In the United States, only about one-third of all trash ends up composted or recycled.  Los Angeles (where arguably the only sustainability models that exist are, well, probably human models) actually prevents an impressive two-thirds of its trash from going to landfill—but the landfills we have down here will eventually spill over, so city and county officials are exploring options from even more increased recycling to converting methane into electricity.  Meanwhile, Amsterdam barely sends any of its trash to landfill—for almost a century garbage the city incinerated its trash, and now two waste-to energy plants fuel many of the city’s offices and residences.  Whether that can be truly scaled, however, is open to debate.

The risk in any zero waste measure, however, is creating a demand for a resource that in the end cannot be sustained.  Some argue that simply recycling or burning garbage does not address a core issue, consumerism, as Christine Loh of Hong Kong Civic Exchange has argued.  So whether a city aggressively incinerates or composts, questions fester:  what happens when that source runs out?  If it’s biomass, do we go after trees?  Or do we just have to consume more if those incinerators provide a cost-effective way to fuel our homes?

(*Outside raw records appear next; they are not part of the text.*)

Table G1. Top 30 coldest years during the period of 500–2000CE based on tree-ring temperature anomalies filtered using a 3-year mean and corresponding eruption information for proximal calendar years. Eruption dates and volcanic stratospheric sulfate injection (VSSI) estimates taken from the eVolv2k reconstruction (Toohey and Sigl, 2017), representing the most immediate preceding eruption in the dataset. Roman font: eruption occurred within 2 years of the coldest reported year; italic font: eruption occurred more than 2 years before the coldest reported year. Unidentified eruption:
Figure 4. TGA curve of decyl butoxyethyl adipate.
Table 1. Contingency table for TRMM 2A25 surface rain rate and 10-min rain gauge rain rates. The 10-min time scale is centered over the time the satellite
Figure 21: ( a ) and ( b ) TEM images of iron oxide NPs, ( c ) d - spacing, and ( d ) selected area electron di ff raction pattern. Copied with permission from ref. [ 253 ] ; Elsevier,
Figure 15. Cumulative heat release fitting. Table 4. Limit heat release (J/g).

In the end we confront an issue that many of us do not want to face:  rather than pulling our hair out looking for alternative sources of fuel  . . . perhaps we need to find a way to reduce our collective demand.  Or is that even possible?

Based in Fresno, California, Leon Kaye has written for TriplePundit since 2010. He has lived across the U.S., as well as in South Korea, Abu Dhabi and Uruguay. Some of Leon's work can also be found in The Guardian, Sustainable Brands and CleanTechnica. You can follow him on Twitter (@LeonKaye) and Instagram (GreenGoPost).

4 responses

  1. Pursuing a zero waste policy can be a tricky thing, depending on the metrics one follows and the practices one puts in place in order to meet those metrics. However, it can also be a great opportunity for businesses (and individuals) to reduce their consumption, divert waste, reuse materials, and save money. For instance, The Taylor Companies, a furniture manufacturing based in Bedford, Ohio, began pursuing a zero waste goal a few years ago. They have diverted more than 90% of their waste at their Bedford facility and more than 65% at their Los Angeles facility. They have been able to reuse materials that would otherwise be wasted, repurpose materials from other vendors that would be wasted, and even sell materials to other businesses to make a profit on something they would otherwise pay to have hauled off to a landfill.

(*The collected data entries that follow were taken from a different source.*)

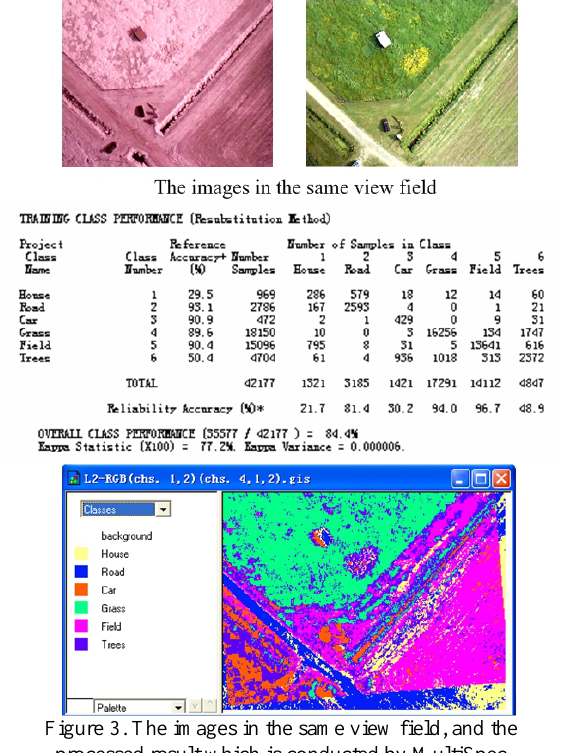
Figure 3. The images in the same view field, and the processed result which is conducted by MultiSpec By coupling digital aerial and ground photos, A-GPS, field data collected with the mobile devices and web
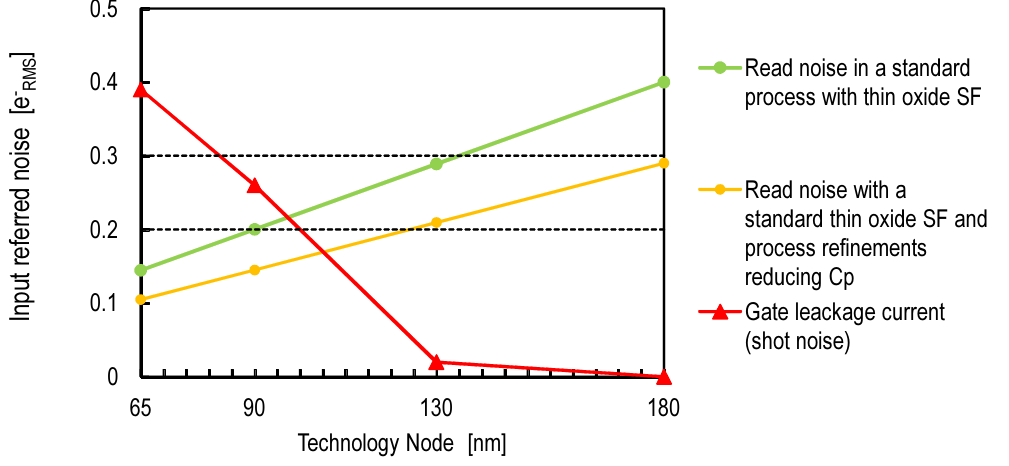
Figure 16. The expected evolution, with technology downscale, of the input-referred 1/ f noise of CIS designed with standard CMOS process with thin oxide in-pixel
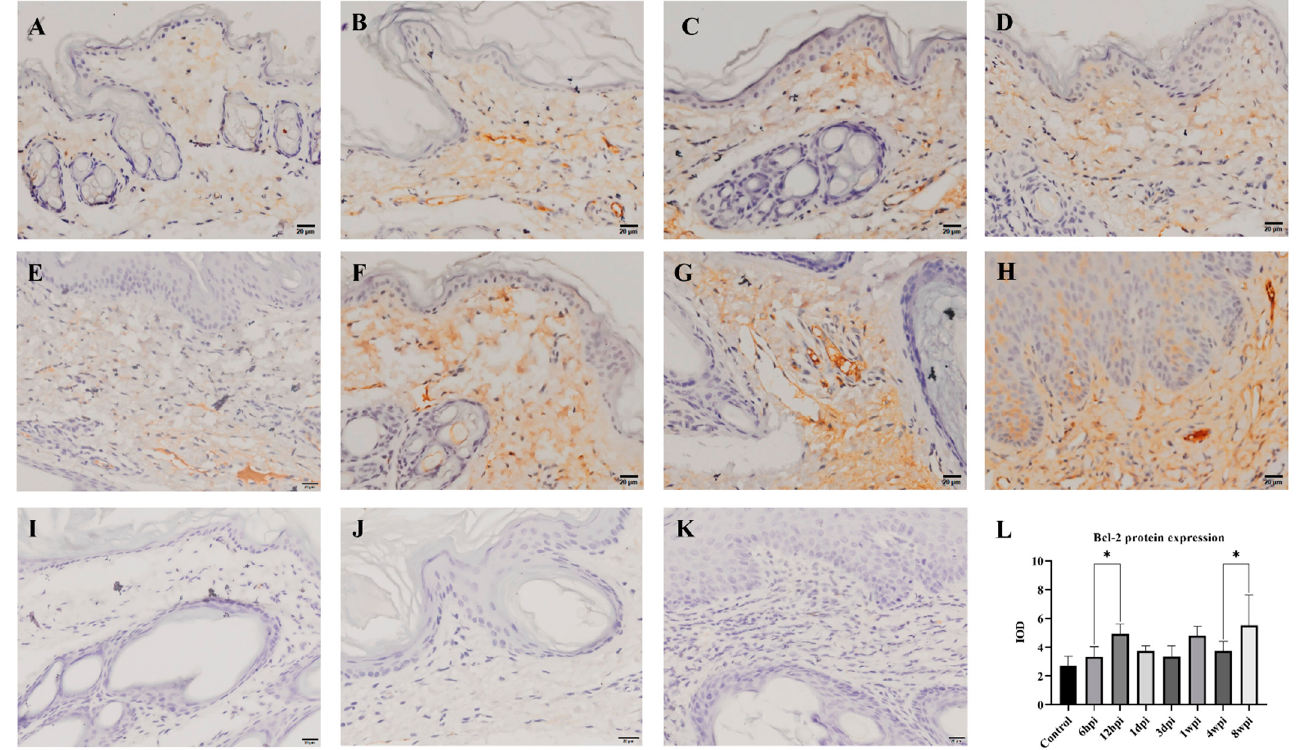
Figure 8. Bcl-2 protein expression was detected by immunohistochemical staining. ( A ) Control, ( B ) 6 hpi, ( C ) 12 hpi, ( D ) 1 dpi, ( E ) 3 dpi, ( F ) 1 wpi, ( G ) 4 wpi, ( H ) 8 wpi, ( I – K ) negative control, ( L ) integral optical density (IOD) of Bcl-2 protein expression. Brownish-yellow staining indicates Bcl-2 antigenicity (cytoplasmic staining). The IOD values of Bcl-2 protein expression are represented as the mean ± standard deviation (M ± SD). A one-way ANOVA was used to analyze the variances between groups. The horizontal line indicates a significant adjacent pairwise group difference (* p < 0.05 and ** p < 0.01). Scale bar = 20 μ m.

    All of this leads to reduced costs on materials, new revenue streams, improved reputation, and increased sales. If one pursues a zero waste goal the right way, it can pay major dividends.

    Tim Kovach,
    Product Coordinator for Energy at COSE

  2. You’re not answering your question here. Yes, biomass burning presents this problem. But NOT recycling! Look at the green xchange launched by Nike and Creative commons. The whole point of it is to increase innovation around using MORE recycled materials for textiles and other products. That will never be a zero sum game because by the time we run out of plastics (recycled or virgin) we’ll have a viable replacement (NOT corn!)

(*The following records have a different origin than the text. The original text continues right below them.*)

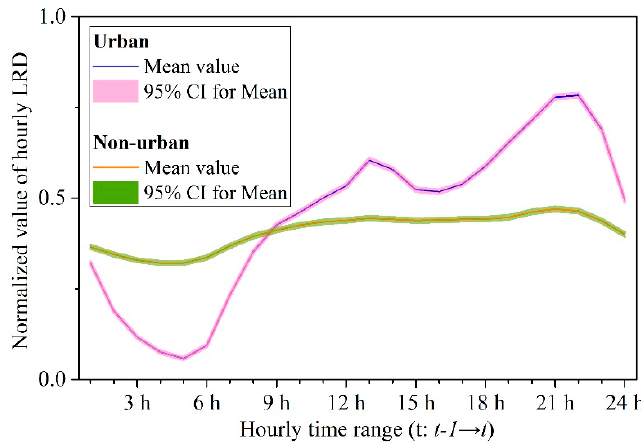
Figure 3. The normalized value of hourly LRD for urban and non-urban samples during the research period. Table 2. The six RS and nine GIS potential features for the random forest classifier. All of the features were calculated based on a 0.01 degree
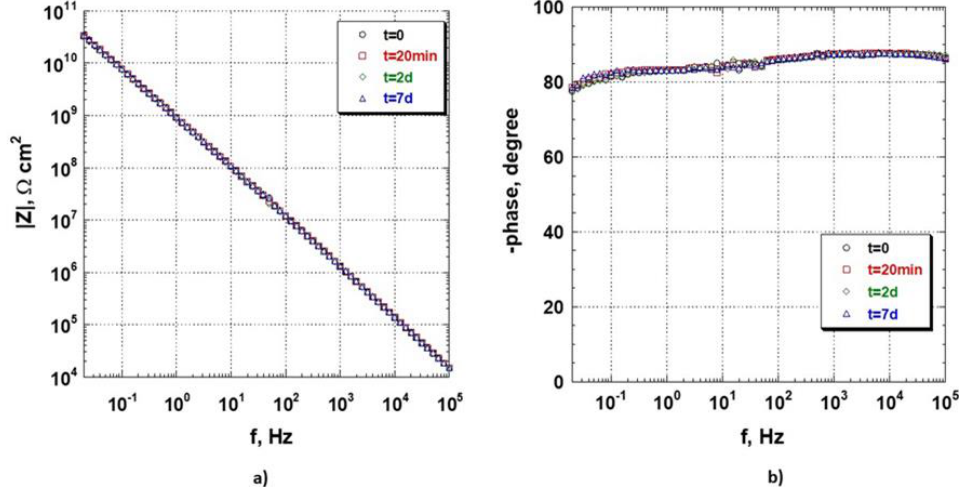
Figure 8. ( a ) Impedance modulus |Z|; ( b ) phase angle plots of CNR sample immersed in an aerated 3.5 wt.% NaCl solution for 7 days.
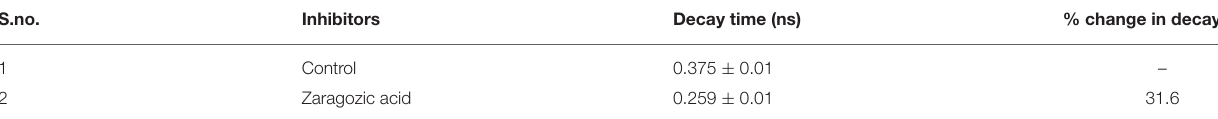
TABLE 4 | Fluorescence lifetime decay of DPH in nanoseconds (ns) at mid log phase untreated cells (control) and B. anthracis cells treated with ZA. S.no. Inhibitors Decay time (ns)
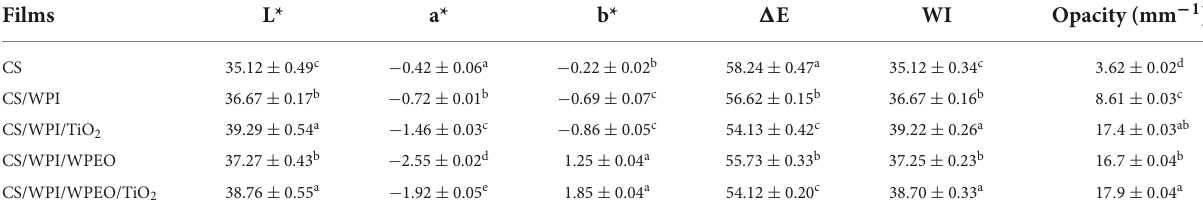
TABLE 2 The parameters of color and opacity in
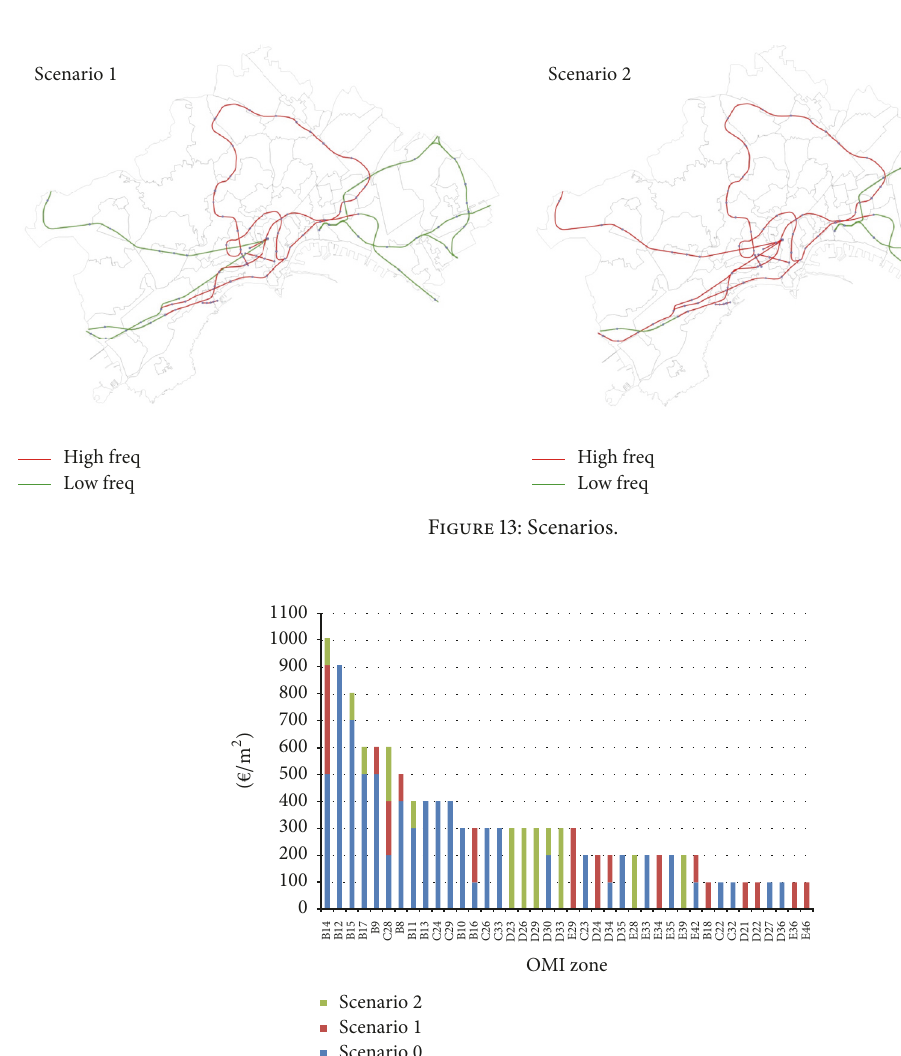
Figure 14: Contribution of high-frequency rail stations to real estate values for each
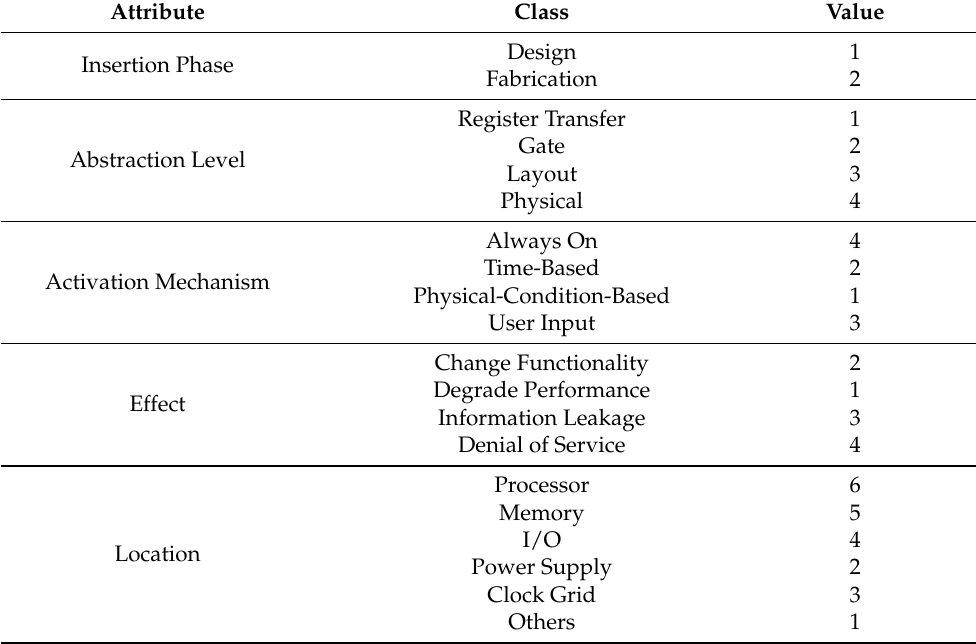
Table 1. Selected Attributes Analysis for HT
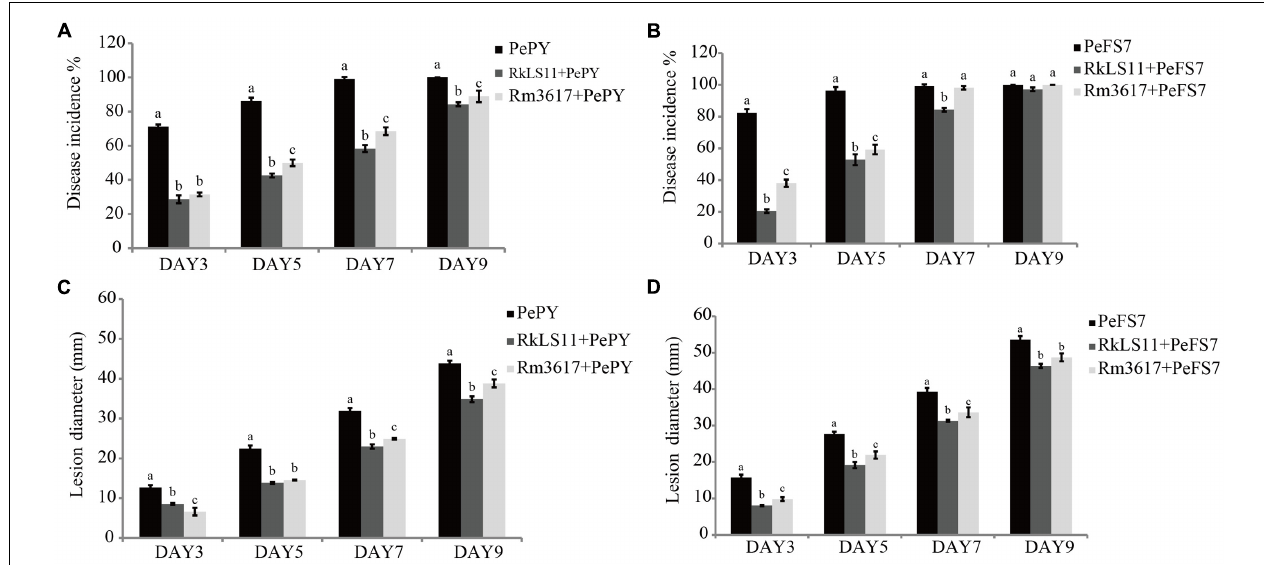
FIGURE 1 | Time course of biocontrol activity of Rhodotorula mucilaginosa 3617 and Rhodotorula kratochvilovae LS11 against blue mold decay of apples. (A) Decay incidence (%) of infected wounds caused by Penicillium expansum strain PePY. (B) Decay incidence (%) caused by P. expansum strain PeFS7. (C) Lesion diameter (mm) of apples infected by P. expansum strain PePY. (D) Lesion diameter of apples infected by P. expansum FS7. PePY, P. expansum strain PY; PeFS7, P. expansum strain PeFS7; Rm3617, Rhodotorula mucilaginosa strain 3617; RkLS11, R. kratochvilovae strain LS11. Bars represent the mean values from two experiments ± standard deviations. Values marked with different letters are significantly different ( P <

  3. Thanks for the comments. Though I wasn’t aware I had to answer my question. I hear both sides on biomass vs recycling vs incineration. Amsterdam’s system has its critics–but at the same time we cannot keep filling landfills, obviously. And recycling has its critics, who point out that it’s often really down-cycling. Like Gilda Radner’s SNL character Rosanna Rosanna Danna would say . . .it’s always something!